---------- SUPPLIED MATERIAL

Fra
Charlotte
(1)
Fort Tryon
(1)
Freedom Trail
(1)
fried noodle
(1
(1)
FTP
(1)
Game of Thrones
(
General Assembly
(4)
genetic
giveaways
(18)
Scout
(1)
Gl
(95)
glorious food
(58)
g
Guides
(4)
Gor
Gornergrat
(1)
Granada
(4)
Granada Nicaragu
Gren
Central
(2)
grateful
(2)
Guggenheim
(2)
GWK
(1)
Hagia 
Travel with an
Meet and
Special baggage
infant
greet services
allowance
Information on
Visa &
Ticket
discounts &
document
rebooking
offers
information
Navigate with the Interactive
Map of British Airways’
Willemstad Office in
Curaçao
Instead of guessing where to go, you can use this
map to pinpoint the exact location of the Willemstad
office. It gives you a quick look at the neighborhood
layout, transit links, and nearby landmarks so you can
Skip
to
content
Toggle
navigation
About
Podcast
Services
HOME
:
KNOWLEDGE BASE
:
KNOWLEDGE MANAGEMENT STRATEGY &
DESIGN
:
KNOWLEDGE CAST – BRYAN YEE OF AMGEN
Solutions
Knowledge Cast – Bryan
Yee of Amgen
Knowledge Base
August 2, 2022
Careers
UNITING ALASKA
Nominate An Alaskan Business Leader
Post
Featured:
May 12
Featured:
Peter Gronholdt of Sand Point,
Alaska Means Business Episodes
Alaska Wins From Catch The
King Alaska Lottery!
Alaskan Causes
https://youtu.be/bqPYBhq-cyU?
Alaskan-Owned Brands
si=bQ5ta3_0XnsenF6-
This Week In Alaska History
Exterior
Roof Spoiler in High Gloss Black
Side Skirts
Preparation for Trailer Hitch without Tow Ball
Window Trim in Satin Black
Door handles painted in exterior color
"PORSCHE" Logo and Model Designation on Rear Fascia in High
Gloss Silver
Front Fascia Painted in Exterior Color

--------------------

[THE TASK]: None of the records may be skipped; each is to be repeated exactly.

[TASK RESULT]:
Fra
Charlotte
(1)
Fort Tryon
(1)
Freedom Trail
(1)
fried noodle
(1
(1)
FTP
(1)
Game of Thrones
(
General Assembly
(4)
genetic
giveaways
(18)
Scout
(1)
Gl
(95)
glorious food
(58)
g
Guides
(4)
Gor
Gornergrat
(1)
Granada
(4)
Granada Nicaragu
Gren
Central
(2)
grateful
(2)
Guggenheim
(2)
GWK
(1)
Hagia 
Travel with an
Meet and
Special baggage
infant
greet services
allowance
Information on
Visa &
Ticket
discounts &
document
rebooking
offers
information
Navigate with the Interactive
Map of British Airways’
Willemstad Office in
Curaçao
Instead of guessing where to go, you can use this
map to pinpoint the exact location of the Willemstad
office. It gives you a quick look at the neighborhood
layout, transit links, and nearby landmarks so you can
Skip
to
content
Toggle
navigation
About
Podcast
Services
HOME
:
KNOWLEDGE BASE
:
KNOWLEDGE MANAGEMENT STRATEGY &
DESIGN
:
KNOWLEDGE CAST – BRYAN YEE OF AMGEN
Solutions
Knowledge Cast – Bryan
Yee of Amgen
Knowledge Base
August 2, 2022
Careers
UNITING ALASKA
Nominate An Alaskan Business Leader
Post
Featured:
May 12
Featured:
Peter Gronholdt of Sand Point,
Alaska Means Business Episodes
Alaska Wins From Catch The
King Alaska Lottery!
Alaskan Causes
https://youtu.be/bqPYBhq-cyU?
Alaskan-Owned Brands
si=bQ5ta3_0XnsenF6-
This Week In Alaska History
Exterior
Roof Spoiler in High Gloss Black
Side Skirts
Preparation for Trailer Hitch without Tow Ball
Window Trim in Satin Black
Door handles painted in exterior color
"PORSCHE" Logo and Model Designation on Rear Fascia in High
Gloss Silver
Front Fascia Painted in Exterior Color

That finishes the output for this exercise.